Archive for April, 2009

Swing High / Swing Low Indicator for Think or Swim

April 29, 2009

Update 2-18-10: v3–Added optional lines for plotting after the swing points:

As part of some work I have been doing, I needed a way to identify swing highs and swing lows. What is a swing high / low? It depends on your definition, but basically a swing high is the highest high looking a few bars back and a few bars forward. A swing low is the lowest low looking a few back and a few forward. The more bars you include in the series, the more significant the swing, but the confirmation comes further from the actual swing point. Say you wanted to define a swing high as this:

A bar high that is higher than the highs of the two bars just before it AND higher than the highs of the two bars just after it.

The thinkscript code might look like this:

Def swinghigh = if high > high[1] and high > high[2] and high > high[-1] and high > high[-2] then 1 else 0;

The code for a swing low is similar. This method is a pain because it requires you to hard code the swing period. If you want to change to a different number of bars, you have to modify the source code. Note that the confirmation of a swing point does not come until 2 bars after the swing high in this case. If you wanted to extend the swing check to 3 bars before and after, you would add the checks for a high > high[3] and high > high [-3]. The resulting swing will be more significant, but the signal comes 3 bars after the fact.

To plot the swing high you could do something like this:

Plot sh = if swinghigh then high else double.nan;

This would paint a dot on all the swing highs, and nothing everywhere else. The code for swing lows is similar. So now you know how to create your own swing high / swing low indicator. Free education; you provide the sweat equity. If you have any questions on making your own, leave a comment and I’ll be glad to help out!

I spent a couple of hours last night figuring out how to make the indicator generalized, meaning that you can input any number of bars to define your swing period, and the code finds the highs and lows for you without modding the indicator source code. This makes it easier to change on the fly for backtesting or responding to market volatility. Here’s what it looks like:


My pain + my brain = your gain! Become a donor and you can download my complete generalized swing point script file, ready to be imported into Think Desktop. This is part of my new “Teach for free, Work for fee” philosophy. If you donate, be sure to email me and let me know what you donated for so I can send it to you! All my files (many for free and some for donors only, including the Swing Points) are at my Google site:

Teach For Free, Work For Fee

April 28, 2009

I’ve spent a lot of time thinking about how best to deal with offering free vs. paid content. I have been deeply conflicted right down the middle. What, Prospectus conflicted and unable to decide? Shocker. 😉 I think I’ve come to a decision on how I am going to structure my future work and this blog: I will teach for free, and work for fee.

The Case for Free Content: “Pay It Forward”, or “You Filthy Hypocrite”

Saved entries:
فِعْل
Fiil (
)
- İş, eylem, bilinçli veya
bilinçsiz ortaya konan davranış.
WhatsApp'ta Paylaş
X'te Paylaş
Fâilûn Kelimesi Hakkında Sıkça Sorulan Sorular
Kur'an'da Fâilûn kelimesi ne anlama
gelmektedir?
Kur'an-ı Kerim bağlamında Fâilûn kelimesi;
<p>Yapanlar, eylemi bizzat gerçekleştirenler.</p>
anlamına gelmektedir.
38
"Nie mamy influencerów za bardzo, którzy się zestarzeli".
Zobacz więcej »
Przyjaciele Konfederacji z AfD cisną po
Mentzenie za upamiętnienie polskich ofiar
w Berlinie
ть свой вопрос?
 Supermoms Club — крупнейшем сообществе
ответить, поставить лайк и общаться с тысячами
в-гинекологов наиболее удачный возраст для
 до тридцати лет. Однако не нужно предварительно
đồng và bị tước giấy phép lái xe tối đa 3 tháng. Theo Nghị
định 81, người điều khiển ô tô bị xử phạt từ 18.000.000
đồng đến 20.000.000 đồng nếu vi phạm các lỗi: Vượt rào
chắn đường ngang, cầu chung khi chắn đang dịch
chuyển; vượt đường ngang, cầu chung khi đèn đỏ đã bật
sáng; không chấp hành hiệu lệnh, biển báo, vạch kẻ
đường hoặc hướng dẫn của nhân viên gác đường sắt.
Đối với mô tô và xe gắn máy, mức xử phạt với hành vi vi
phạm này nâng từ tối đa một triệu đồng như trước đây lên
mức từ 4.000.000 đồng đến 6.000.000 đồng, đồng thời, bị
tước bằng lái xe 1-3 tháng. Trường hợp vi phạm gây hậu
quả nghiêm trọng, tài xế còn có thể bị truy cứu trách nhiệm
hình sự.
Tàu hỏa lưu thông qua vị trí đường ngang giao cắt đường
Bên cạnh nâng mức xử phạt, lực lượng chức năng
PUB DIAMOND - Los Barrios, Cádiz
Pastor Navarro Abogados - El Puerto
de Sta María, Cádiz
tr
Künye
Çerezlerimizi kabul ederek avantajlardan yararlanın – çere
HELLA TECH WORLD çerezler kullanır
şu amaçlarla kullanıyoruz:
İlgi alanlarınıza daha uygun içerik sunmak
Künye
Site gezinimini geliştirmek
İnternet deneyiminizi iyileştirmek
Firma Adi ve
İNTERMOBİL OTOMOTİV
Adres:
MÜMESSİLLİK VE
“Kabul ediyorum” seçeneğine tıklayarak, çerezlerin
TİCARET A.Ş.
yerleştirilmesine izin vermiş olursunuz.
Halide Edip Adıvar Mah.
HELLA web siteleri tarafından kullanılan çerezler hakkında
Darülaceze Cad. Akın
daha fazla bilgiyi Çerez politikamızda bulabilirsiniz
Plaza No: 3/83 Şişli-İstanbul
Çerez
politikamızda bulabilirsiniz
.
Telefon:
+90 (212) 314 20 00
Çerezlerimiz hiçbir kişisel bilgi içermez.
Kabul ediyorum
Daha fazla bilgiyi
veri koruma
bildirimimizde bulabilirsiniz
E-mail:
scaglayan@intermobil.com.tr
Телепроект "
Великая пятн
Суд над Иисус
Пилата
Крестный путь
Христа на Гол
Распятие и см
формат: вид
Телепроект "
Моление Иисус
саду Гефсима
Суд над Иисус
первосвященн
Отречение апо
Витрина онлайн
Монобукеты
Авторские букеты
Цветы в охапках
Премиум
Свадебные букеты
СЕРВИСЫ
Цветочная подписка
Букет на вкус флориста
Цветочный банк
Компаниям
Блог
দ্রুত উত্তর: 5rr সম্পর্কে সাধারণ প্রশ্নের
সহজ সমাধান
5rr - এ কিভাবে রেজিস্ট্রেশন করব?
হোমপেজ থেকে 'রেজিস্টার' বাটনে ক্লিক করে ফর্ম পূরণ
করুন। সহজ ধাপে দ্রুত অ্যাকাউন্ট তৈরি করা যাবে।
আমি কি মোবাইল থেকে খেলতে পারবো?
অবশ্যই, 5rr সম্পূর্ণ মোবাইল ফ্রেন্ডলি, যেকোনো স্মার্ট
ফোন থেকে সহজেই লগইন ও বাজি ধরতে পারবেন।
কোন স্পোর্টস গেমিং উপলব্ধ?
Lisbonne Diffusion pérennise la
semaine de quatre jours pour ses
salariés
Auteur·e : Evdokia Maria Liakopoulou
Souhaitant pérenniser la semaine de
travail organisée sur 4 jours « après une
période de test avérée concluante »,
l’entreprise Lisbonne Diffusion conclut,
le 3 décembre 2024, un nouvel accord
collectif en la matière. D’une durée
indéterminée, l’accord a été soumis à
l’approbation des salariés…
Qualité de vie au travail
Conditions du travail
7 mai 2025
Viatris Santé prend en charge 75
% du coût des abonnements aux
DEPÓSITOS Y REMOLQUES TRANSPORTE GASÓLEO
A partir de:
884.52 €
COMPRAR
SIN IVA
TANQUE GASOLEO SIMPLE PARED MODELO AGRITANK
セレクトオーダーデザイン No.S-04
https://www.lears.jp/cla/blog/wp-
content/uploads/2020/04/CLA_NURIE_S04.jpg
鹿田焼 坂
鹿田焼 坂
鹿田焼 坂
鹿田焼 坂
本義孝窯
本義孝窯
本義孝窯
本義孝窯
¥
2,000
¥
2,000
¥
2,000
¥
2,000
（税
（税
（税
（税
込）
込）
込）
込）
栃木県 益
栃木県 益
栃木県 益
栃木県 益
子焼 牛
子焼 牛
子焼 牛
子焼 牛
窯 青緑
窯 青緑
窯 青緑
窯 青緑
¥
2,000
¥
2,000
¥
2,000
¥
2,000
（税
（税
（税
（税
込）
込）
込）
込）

Tasks to complete =
**1)** According to the blog archive, why is the hard-coded swing-high method a pain? Answer in one to three sentences.
**2)** Duplicate the passage of the blog archive that opens with the words containing "Archive for April, 2009" and closes with "just after it.".
**3)** Pick up the blog archive after its final heading and continue writing the text from there.

Numbered responses =
**1)** It requires the swing period to be hard coded, so using a different number of bars means modifying the source code.

**2)**
Archive for April, 2009

Swing High / Swing Low Indicator for Think or Swim

April 29, 2009

Update 2-18-10: v3–Added optional lines for plotting after the swing points:

As part of some work I have been doing, I needed a way to identify swing highs and swing lows. What is a swing high / low? It depends on your definition, but basically a swing high is the highest high looking a few bars back and a few bars forward. A swing low is the lowest low looking a few back and a few forward. The more bars you include in the series, the more significant the swing, but the confirmation comes further from the actual swing point. Say you wanted to define a swing high as this:

A bar high that is higher than the highs of the two bars just before it AND higher than the highs of the two bars just after it.

**3)**
I am the ultimate bootstrap trader. My accounts have always been small, and I have tried to learn part-time and mostly through self-study. Though I have bought a few books (from gift cards, natch), most of my learning has been done through the internet–through the blogs of traders, trader chat rooms, twitter, and email exchanges with successful traders. All of this teaching been freely shared by the teachers and traders. I don’t believe I have ever paid for a tool, information service, or anything trading related (other than the books). In my beginning, I didn’t want to blow my account equity paying for an expensive service or tool if I couldn’t even be net profitable with my meager account. There’s something to that, but I think there is a place for paying for education and tools. The hard part is in finding one that is worth it before you cough up the money.

Anyway, now that I have some skills and knowledge that could be of value to newer traders, I want to give back. I would be nowhere without so many traders that have helped me, offered advice, kicked my ass when I needed it, and put work into writing and teaching without any compensation from me for it. I want to pay that forward, and continue to offer teaching, tutorials, articles, advice, and help to any trader who wants to learn something. I’m no guru, but 5 years experience with the markets has given me some insight.

The other angle is that if I learned for free from others (free from cost, but not free from my own effort and time, of course) and then turned around and locked down my stuff and demanded a subscription fee, I would be quite the hypocrite. I am too idealistic for my own good, and it shows up in many ways; this is one way. All of these things support my wish to teach others and give back for what I have received. I have released my scripts and tools thus far with the source code included and unlocked, precisely so that others can learn from it and make something of their own if they desire. I debated that, but I didn’t feel right about locking it up. I am a natural teacher, and I don’t think that will ever change.

The Case for Paid Content: “Galt’s Gulch”, or “Get Out of the Rat Race”

The flipside is that I DO have skills that are of value to some. I am able to create tools that can help people make money, refine their trading systems, and the like. My time is valuable to me, and I want to be compensated for it. Further, when someone sends you some money for your work, whether it’s $1 or $1000, it is gratifying. It means they really find it useful and valuable to them, which is success to me.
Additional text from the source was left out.